Boilerrum - der erste künstlich gereifte Rum in Deutschland

So, nun habe ich den ersten künstlich, sprich in einem thermischen Verfahren, gereiften Rum vor mir stehen. Den Boilerrum. Die erste Frage für mich war schon, ist das ein Craft Spirit? Definitiv ja. In kleinen Chargen hergestellt und nun wirklich was spezielles! Die zweite Frage, lässt sich ein Unterschied zwischen richtiger Holzfasslagerung und Reifung mit einem thermischen Verfahren feststellen? Meiner Meinung nach, ja!

Nun aber mal zu den Details. Hinter der ganzen Sache steht die Nanotrade GmbH mit Deniz Quick und Marcel Gassert. Diese haben ein thermisches Verfahren erfunden, mit der sich in wenigen Wochen die chemische Alterung von 10 Jahren vollziehen lässt. Das ist doch für Europa fast revolutionär. In den USA gibt es seit 2014 schon Bryan Davis' Lost Spirits, die etwas ähnliches machen.

Weiter zum Boilerrum. Die Flasche steht vor mir und es blickt mich das Klonschaf Dolly mit blauen Augen an. Wie klone ich einen 10-jährigen Rum? Mit Melasse aus der Karibik, einer 8-fachen Destillation, einem speziellen Aromverfahren, das die Hölzer von Hickory, alter Eiche, Zeder und alten Sherryfässern integriert und dem Boiler-Verfahren, das für die "Alterung" verantworlich ist. Nun muss ich aber gestehen, dass das Wort "klonen" für mich eher negative Assoziationen weckt.

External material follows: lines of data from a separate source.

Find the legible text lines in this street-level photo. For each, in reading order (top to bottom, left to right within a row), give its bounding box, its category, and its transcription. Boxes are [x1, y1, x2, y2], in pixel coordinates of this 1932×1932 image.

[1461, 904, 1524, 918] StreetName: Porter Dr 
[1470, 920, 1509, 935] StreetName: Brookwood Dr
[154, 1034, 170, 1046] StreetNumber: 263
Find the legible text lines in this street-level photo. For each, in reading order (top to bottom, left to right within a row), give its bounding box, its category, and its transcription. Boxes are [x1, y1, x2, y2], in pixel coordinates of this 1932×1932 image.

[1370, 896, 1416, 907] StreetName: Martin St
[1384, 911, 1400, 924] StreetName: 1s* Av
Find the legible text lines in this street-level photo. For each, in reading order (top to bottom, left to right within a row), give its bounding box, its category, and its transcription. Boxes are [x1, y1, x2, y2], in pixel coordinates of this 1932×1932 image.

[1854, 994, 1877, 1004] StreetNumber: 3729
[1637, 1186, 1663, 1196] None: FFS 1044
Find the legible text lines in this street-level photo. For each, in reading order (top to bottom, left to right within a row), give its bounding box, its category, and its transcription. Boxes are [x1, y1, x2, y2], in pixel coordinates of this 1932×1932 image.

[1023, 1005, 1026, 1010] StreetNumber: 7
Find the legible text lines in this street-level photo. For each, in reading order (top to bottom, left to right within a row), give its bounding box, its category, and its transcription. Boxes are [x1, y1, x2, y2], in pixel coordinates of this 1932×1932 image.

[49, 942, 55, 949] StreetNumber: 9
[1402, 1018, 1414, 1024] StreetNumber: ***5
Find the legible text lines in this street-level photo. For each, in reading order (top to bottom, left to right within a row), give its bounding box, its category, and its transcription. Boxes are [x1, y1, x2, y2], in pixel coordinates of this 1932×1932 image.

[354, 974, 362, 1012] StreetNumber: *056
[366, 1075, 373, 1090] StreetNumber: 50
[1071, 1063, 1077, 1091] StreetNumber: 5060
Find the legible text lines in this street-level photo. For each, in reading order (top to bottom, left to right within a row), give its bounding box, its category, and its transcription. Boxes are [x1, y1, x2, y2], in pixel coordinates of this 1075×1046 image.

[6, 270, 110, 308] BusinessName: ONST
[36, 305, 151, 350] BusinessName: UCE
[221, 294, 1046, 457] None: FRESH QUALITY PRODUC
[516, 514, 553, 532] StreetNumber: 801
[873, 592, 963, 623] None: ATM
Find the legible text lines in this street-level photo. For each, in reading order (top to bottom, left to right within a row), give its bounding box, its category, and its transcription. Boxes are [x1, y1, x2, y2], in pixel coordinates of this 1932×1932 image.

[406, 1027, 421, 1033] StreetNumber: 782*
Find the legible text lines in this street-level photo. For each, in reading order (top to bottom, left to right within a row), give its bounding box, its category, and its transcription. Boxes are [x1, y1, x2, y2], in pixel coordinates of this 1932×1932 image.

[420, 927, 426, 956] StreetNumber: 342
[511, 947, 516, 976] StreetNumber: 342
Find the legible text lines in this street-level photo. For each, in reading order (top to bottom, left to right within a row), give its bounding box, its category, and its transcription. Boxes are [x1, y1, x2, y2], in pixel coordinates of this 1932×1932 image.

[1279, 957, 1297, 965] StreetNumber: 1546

Jetzt aber zum eigentlichen Rum: In der Farbe blassgold, im Geruch Tabak, Vanille, Gewürzaromen, insbesondere Zimt und Zitrusaromen. Insgesamt ein frisches, rumtypisches Aroma. Relativ komplex. Das macht Freude auf mehr. Sobald ich den Boilerrum auf der Zunge habe, fällt mir die leicht ölige Konsistenz auf. Ebenfalls wieder Tabak- und Zitrusnoten, die sich jedoch mit stärkerem Holzeinfluss vermischen. Das darf man von "10 Jahren Alter" auch erwarten. Allerdings fehlt mir hier die Harmonie einer gut eingebundenen Fassreifung. Der Abgang ist mitellang und mir bleibt eine etwas belegte Zunge zurück. Mein Fazit: Der Geruch verprach viel, was der Geschmack nicht halten konnte. Es gehen leider Komplexität und Volumen am Gaumen verloren. Nun ist dieser Rum mit Sicherheit nicht für Rum-Kenner gemacht, denn da lass ich mich nicht davon abbringen, dass eine mehrjährige Interaktion von Destillat und Holz doch noch einen anderen Charakter im endgültigen Produkt hinterlässt, als ein thermisches Vefahren!

Ich habe gehört, dass in der Zukunft auch ein mit diesem Verfahren gereifter Whisky geplant ist. Lassen wir uns überraschen.